Une quarantaine d'avocats du barreau de Coutances et Avranches ont manifesté ce jeudi matin pour protester contre le projet de loi sur les professions juridiques. Selon eux, l'introduction de la concurrence va se faire au détriment des plus démunis.
Pharmaciens, taxis, depuis plusieurs mois, le gouvernement tente de s'attaquer aux professions réglementées. Le 13 octobre dernier, un projet de loi relatif au secteur juridique a été présenté en conseil des ministres. Les propositions relatives au métier d'avocat ont rapidement été condamnées par le Conseil national des barreaux.
Celui de Coutances-Avranches a décidé de lancer ce mercredi midi une grève illimitée: plus d'avocats commis d'office et des d'importantes perturbations à prévoir lors de prochaine session de la Cour d'assises de la Manche. Ce jeudi, une quarantaine d'avocats se sont rassemblés ce jeudi matin devant le palais de justice de Coutances avant de manifester dans le centre-ville.
Le texte incriminé, qui n'est, selon le ministre de l'économie, qu'"un document intermédiaire" sans "aucun statut", fait trois grandes propositions. Il ouvre le capital des cabinets à des capitaux extérieurs. Il crée également un statut d'avocat salarié en entreprise. "Les entreprises pourront avoir leur propre avocat dans les murs de l'entreprise ce qui leur permettra de bénéficier du privilège du secret professionnel pour les besoins de l'entreprise et pas forcément dans l'intérêt général", explique Emmanuel Le Mière, bâtonnier de l'ordre des avocats de Coutances. "On voit tout de suite à quoi ça peut faire référence en termes d'entente illicite ou de fraude fiscale.

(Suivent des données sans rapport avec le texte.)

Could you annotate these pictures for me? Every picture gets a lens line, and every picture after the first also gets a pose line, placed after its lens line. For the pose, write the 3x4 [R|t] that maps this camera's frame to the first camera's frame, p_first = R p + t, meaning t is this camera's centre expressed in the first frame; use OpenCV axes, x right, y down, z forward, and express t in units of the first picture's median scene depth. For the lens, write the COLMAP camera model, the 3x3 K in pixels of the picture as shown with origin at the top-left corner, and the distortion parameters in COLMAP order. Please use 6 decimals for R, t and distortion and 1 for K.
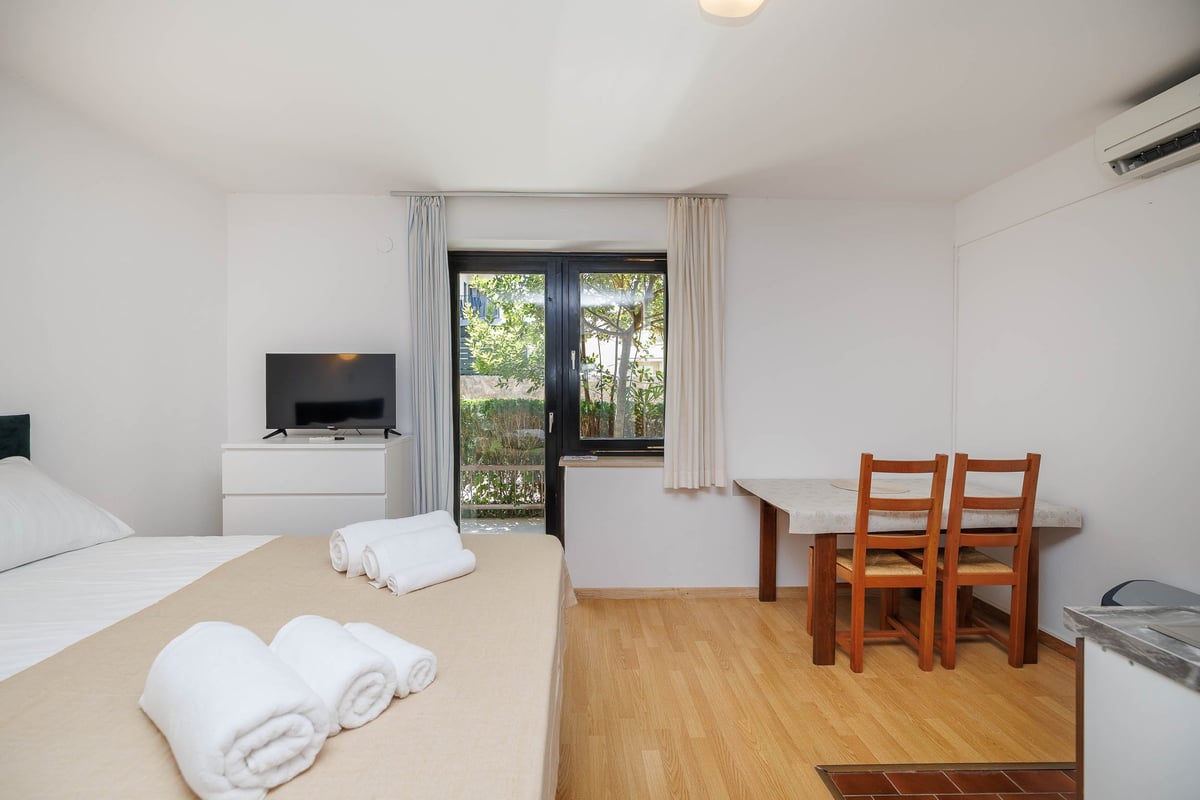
lens RADIAL K [[498.5, 0, 590.8], [0, 498.5, 397.7], [0, 0, 1]] dist [-0.000100, -0.000301]
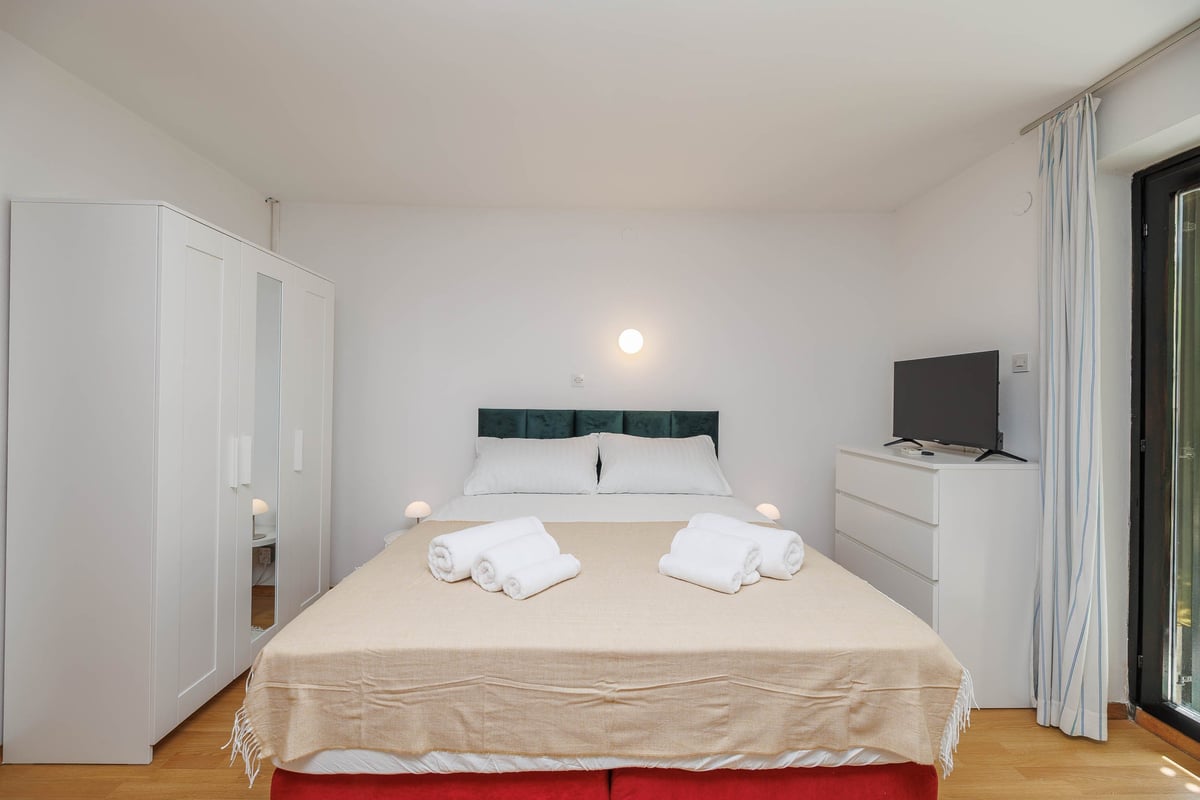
lens RADIAL K [[498.5, 0, 590.8], [0, 498.5, 397.7], [0, 0, 1]] dist [-0.000100, -0.000301]
pose [[-0.007125, 0.000942, -0.999974, 0.364703], [-0.024711, 0.999694, 0.001118, -0.002154], [0.999669, 0.024718, -0.007100, 0.401902]]
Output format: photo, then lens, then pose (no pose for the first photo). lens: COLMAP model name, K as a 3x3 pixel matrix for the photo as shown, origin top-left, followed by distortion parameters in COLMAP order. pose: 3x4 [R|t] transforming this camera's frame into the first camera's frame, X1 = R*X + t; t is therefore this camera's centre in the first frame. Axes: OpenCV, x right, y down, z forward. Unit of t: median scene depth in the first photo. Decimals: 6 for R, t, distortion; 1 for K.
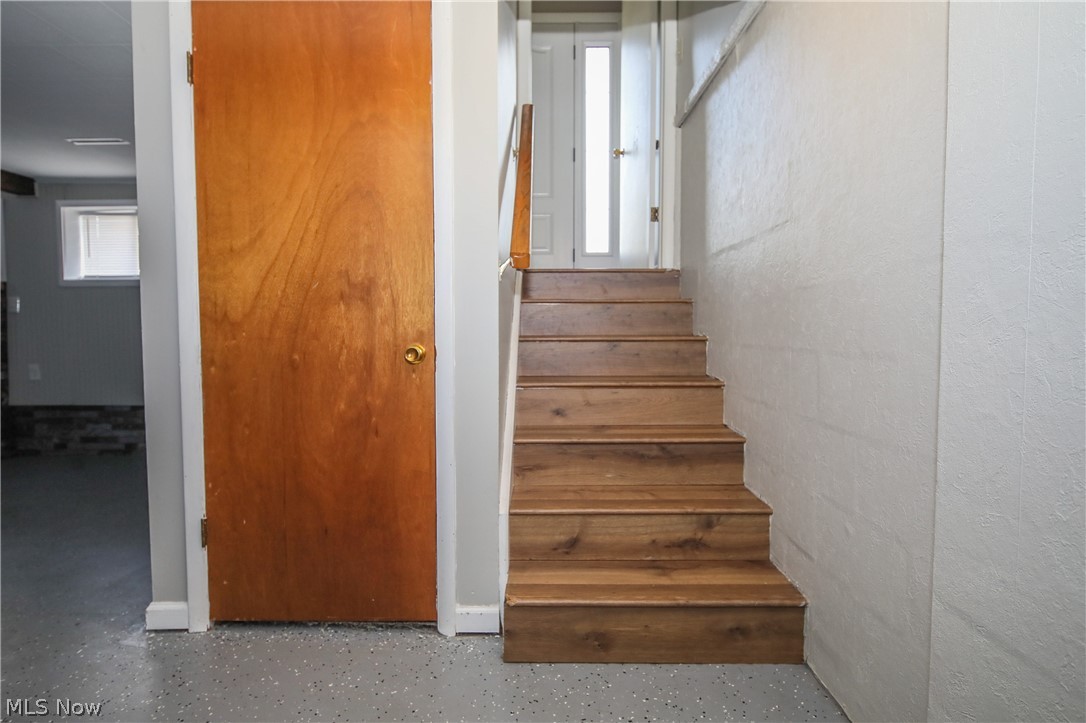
lens RADIAL K [[536.3, 0, 543.0], [0, 536.3, 361.5], [0, 0, 1]] dist [0.003473, -0.004483]
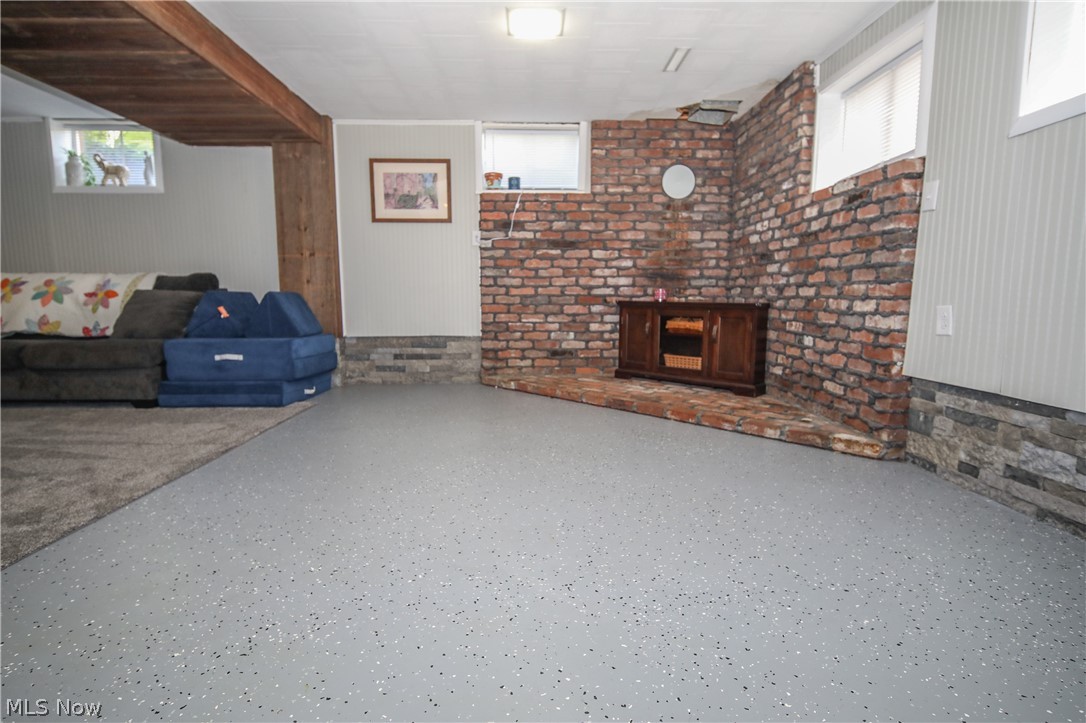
lens RADIAL K [[536.3, 0, 543.0], [0, 536.3, 361.5], [0, 0, 1]] dist [0.003473, -0.004483]
pose [[0.017773, 0.126695, -0.991783, -0.418017], [-0.039039, 0.991271, 0.125930, 0.009078], [0.999080, 0.036480, 0.022564, 0.584171]]
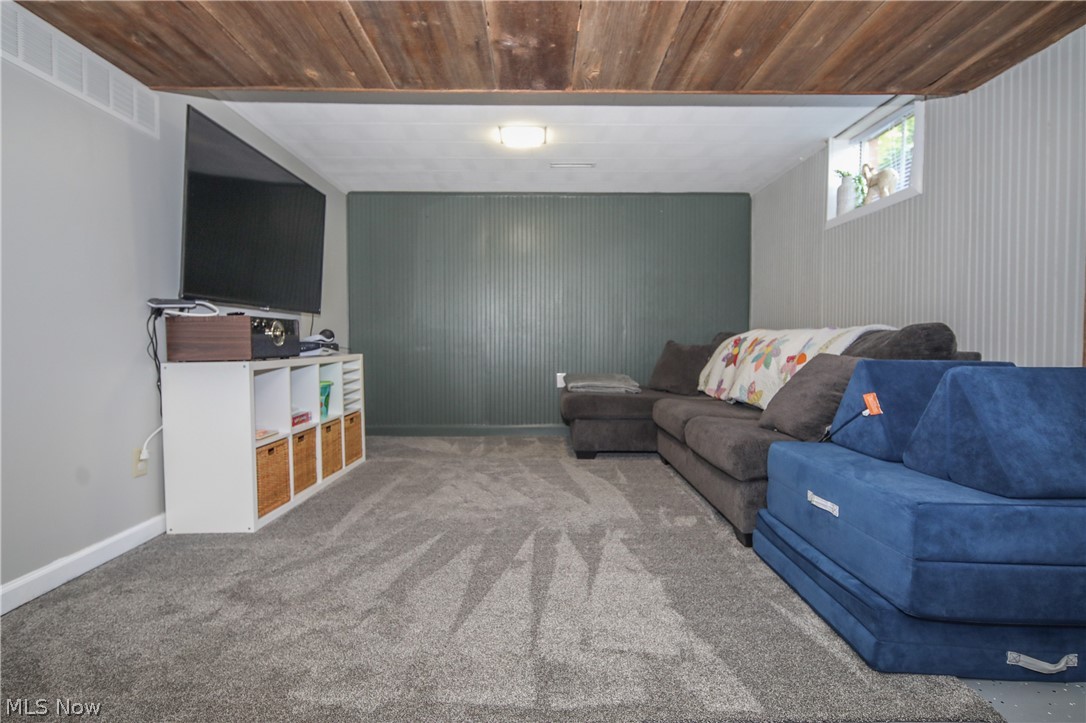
lens RADIAL K [[536.3, 0, 543.0], [0, 536.3, 361.5], [0, 0, 1]] dist [0.003473, -0.004483]
pose [[-0.999976, 0.000829, -0.006934, -1.044126], [0.000290, 0.997011, 0.077260, -0.007365], [0.006977, 0.077256, -0.996987, 0.499734]]
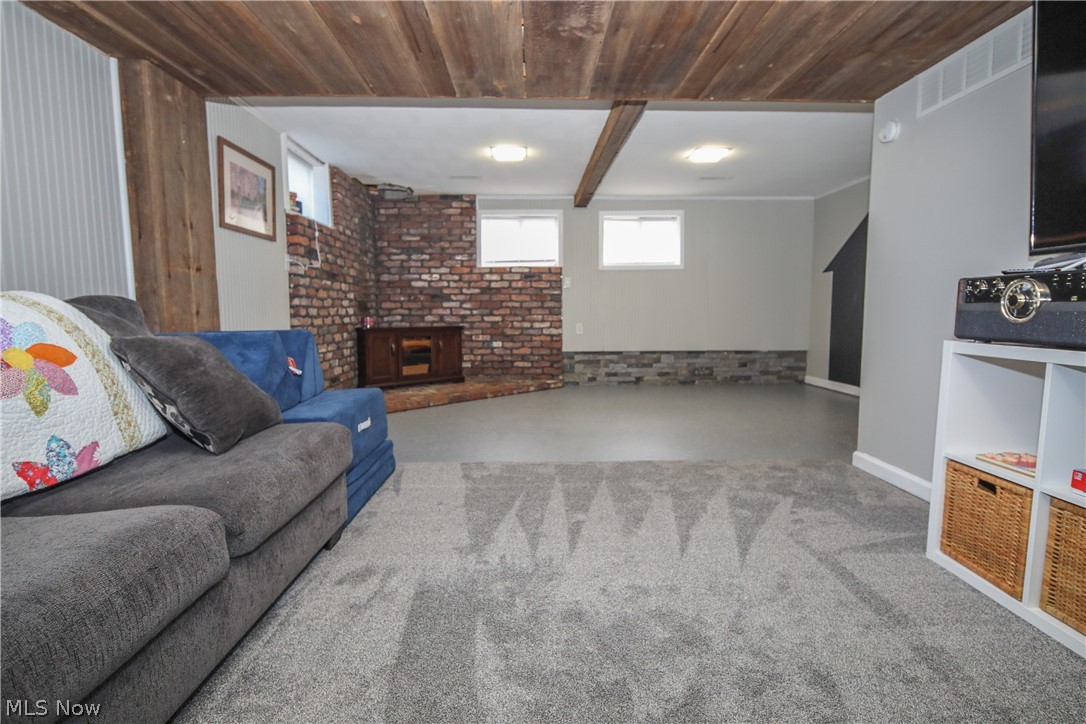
lens RADIAL K [[536.3, 0, 543.0], [0, 536.3, 362.0], [0, 0, 1]] dist [0.003473, -0.004483]
pose [[0.999680, -0.005477, 0.024691, -1.071281], [0.004077, 0.998399, 0.056411, 0.027551], [-0.024961, -0.056292, 0.998102, -0.464433]]
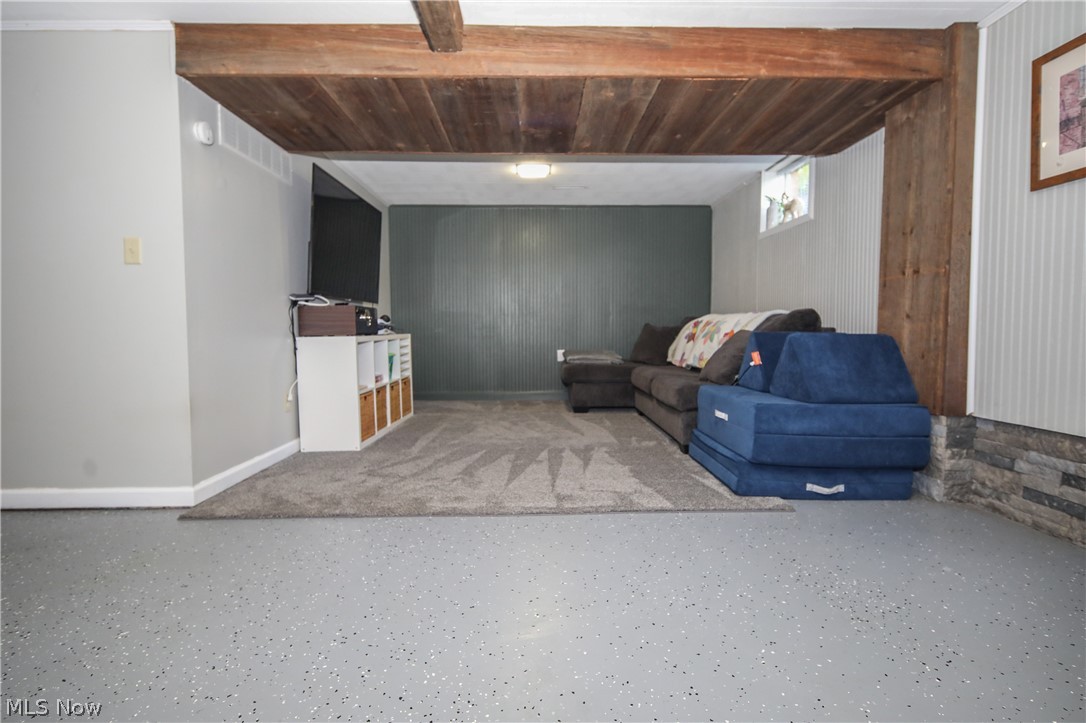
lens RADIAL K [[536.3, 0, 543.0], [0, 536.3, 361.5], [0, 0, 1]] dist [0.003473, -0.004483]
pose [[-0.999799, 0.005108, -0.019379, -1.017107], [0.003131, 0.994914, 0.100684, -0.007810], [0.019795, 0.100603, -0.994730, 0.771049]]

C'est plus compliqué d'aller fouiller le coffre d'un avocat dans une entreprise que d'aller fouiller le coffre du chef d'entreprise lui-même".
La proposition la plus décriée (et la plus mise en avant par la profession) est la suppression du système territorial de représentation devant le Tribunal de Grande Instance. Actuellement, pour représenter un client dans certains actes, un avocat doit être inscrit au barreau du tribunal correspondant. Le projet de loi voudrait élargir cette condition à la cour d'appel.
Les avocats voient dans cette mesure une menace sur la justice de proximité. Selon eux, les cabinets "locaux" vont subir de plein fouet une concurrence "sur le versant le plus rentable de l'activité des cabinets d'avocats". Cette partie lucrative de l'activité, soumise aux honoraires libres, permet, selon la profession, d'assurer la défense des plus démunis. "Selon un rapport du barreau de Nantes, l'aide juridictionnelle en matière pénale ne couvre que 20% du coût de l'intervention", explique Emmanuel Le Mière, "C'est peut-être aussi pour ça que les gens trouvent que nous sommes un peu chers, car il faut aussi que nous arrivions à vivre tout en assurant à perte l'accès aux droits des plus démunis. Le jour où les cabinets du secteur ne pourront plus se maintenir, il n'y aura plus personne pour défendre les gens".